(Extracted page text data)
--------

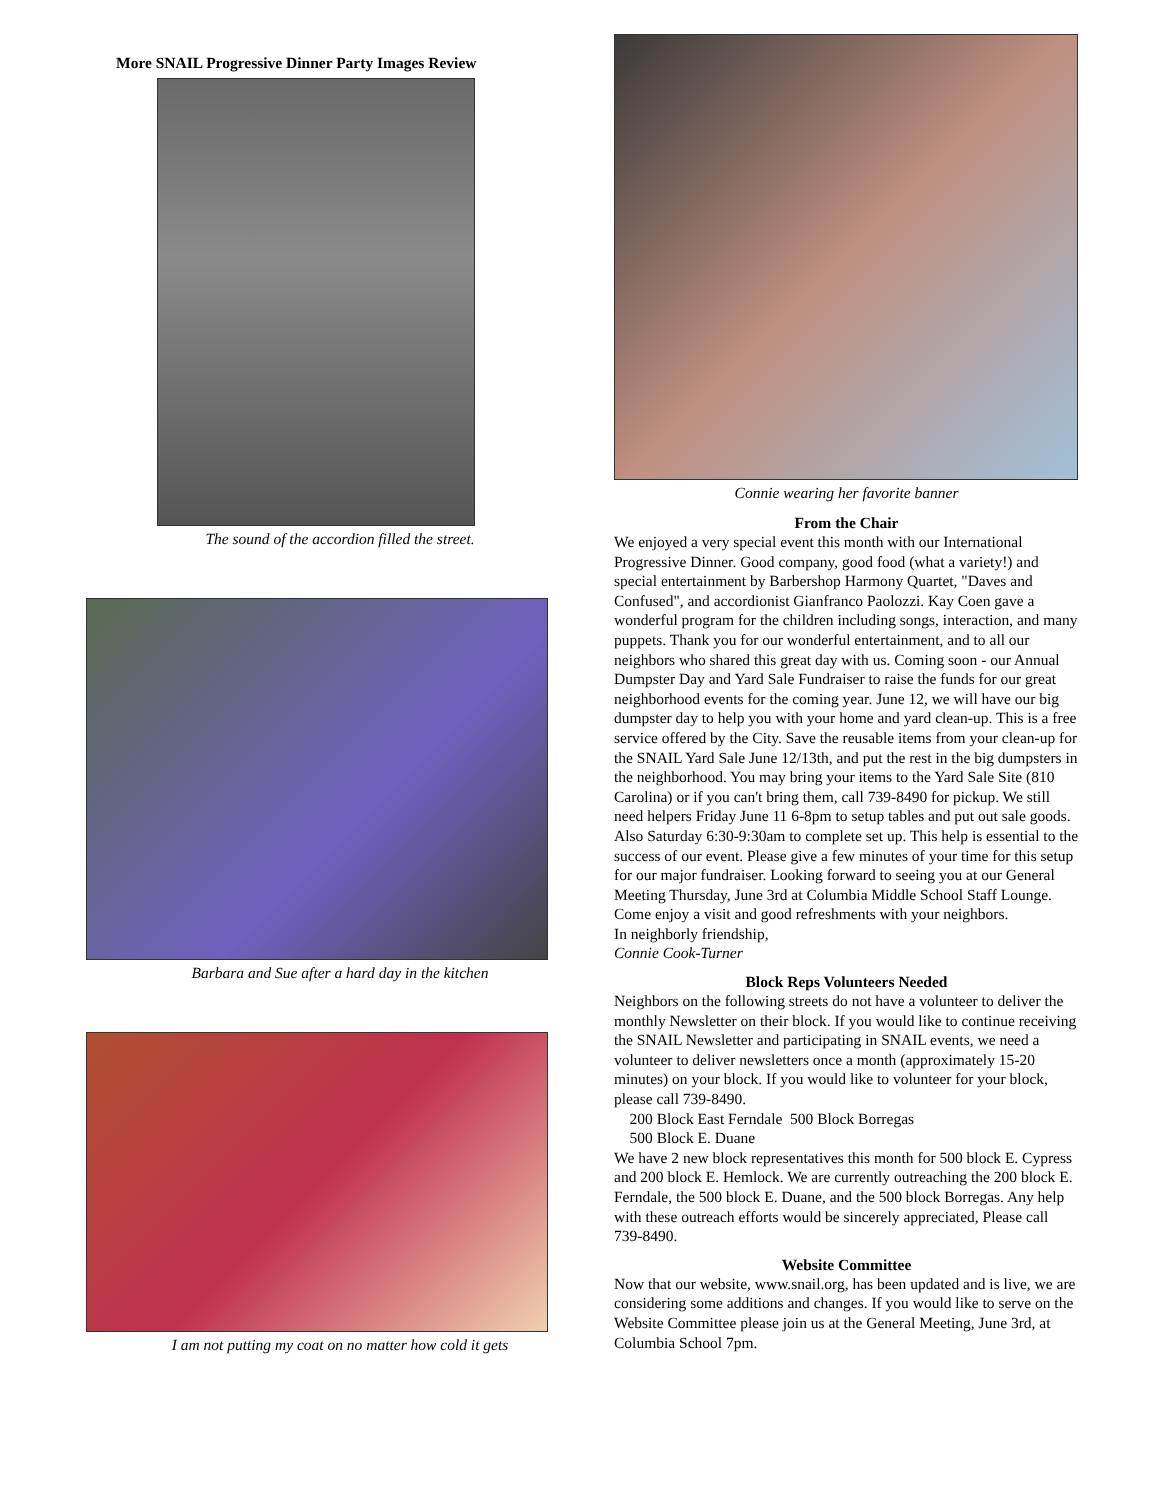More SNAIL Progressive Dinner Party Images Review
The sound of the accordion filled the street.
Barbara and Sue after a hard day in the kitchen
I am not putting my coat on no matter how cold it gets
Connie wearing her favorite banner
From the Chair
We enjoyed a very special event this month with our International Progressive Dinner. Good company, good food (what a variety!) and special entertainment by Barbershop Harmony Quartet, "Daves and Confused", and accordionist Gianfranco Paolozzi. Kay Coen gave a wonderful program for the children including songs, interaction, and many puppets. Thank you for our wonderful entertainment, and to all our neighbors who shared this great day with us. Coming soon - our Annual Dumpster Day and Yard Sale Fundraiser to raise the funds for our great neighborhood events for the coming year. June 12, we will have our big dumpster day to help you with your home and yard clean-up. This is a free service offered by the City. Save the reusable items from your clean-up for the SNAIL Yard Sale June 12/13th, and put the rest in the big dumpsters in the neighborhood. You may bring your items to the Yard Sale Site (810 Carolina) or if you can't bring them, call 739-8490 for pickup. We still need helpers Friday June 11 6-8pm to setup tables and put out sale goods. Also Saturday 6:30-9:30am to complete set up. This help is essential to the success of our event. Please give a few minutes of your time for this setup for our major fundraiser. Looking forward to seeing you at our General Meeting Thursday, June 3rd at Columbia Middle School Staff Lounge. Come enjoy a visit and good refreshments with your neighbors.
In neighborly friendship,
Connie Cook-Turner
Block Reps Volunteers Needed
Neighbors on the following streets do not have a volunteer to deliver the monthly Newsletter on their block. If you would like to continue receiving the SNAIL Newsletter and participating in SNAIL events, we need a volunteer to deliver newsletters once a month (approximately 15-20 minutes) on your block. If you would like to volunteer for your block, please call 739-8490.
200 Block East Ferndale 500 Block Borregas
500 Block E. Duane
We have 2 new block representatives this month for 500 block E. Cypress and 200 block E. Hemlock. We are currently outreaching the 200 block E. Ferndale, the 500 block E. Duane, and the 500 block Borregas. Any help with these outreach efforts would be sincerely appreciated, Please call 739-8490.
Website Committee
Now that our website, www.snail.org, has been updated and is live, we are considering some additions and changes. If you would like to serve on the Website Committee please join us at the General Meeting, June 3rd, at Columbia School 7pm.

--------

* BRIEF *
From the line containing "Neighbors on the" down to the last line of the data above, copy every line exactly; leave out all other lines.

* EXERCISE RESULT *
Neighbors on the following streets do not have a volunteer to deliver the monthly Newsletter on their block. If you would like to continue receiving the SNAIL Newsletter and participating in SNAIL events, we need a volunteer to deliver newsletters once a month (approximately 15-20 minutes) on your block. If you would like to volunteer for your block, please call 739-8490.
200 Block East Ferndale 500 Block Borregas
500 Block E. Duane
We have 2 new block representatives this month for 500 block E. Cypress and 200 block E. Hemlock. We are currently outreaching the 200 block E. Ferndale, the 500 block E. Duane, and the 500 block Borregas. Any help with these outreach efforts would be sincerely appreciated, Please call 739-8490.
Website Committee
Now that our website, www.snail.org, has been updated and is live, we are considering some additions and changes. If you would like to serve on the Website Committee please join us at the General Meeting, June 3rd, at Columbia School 7pm.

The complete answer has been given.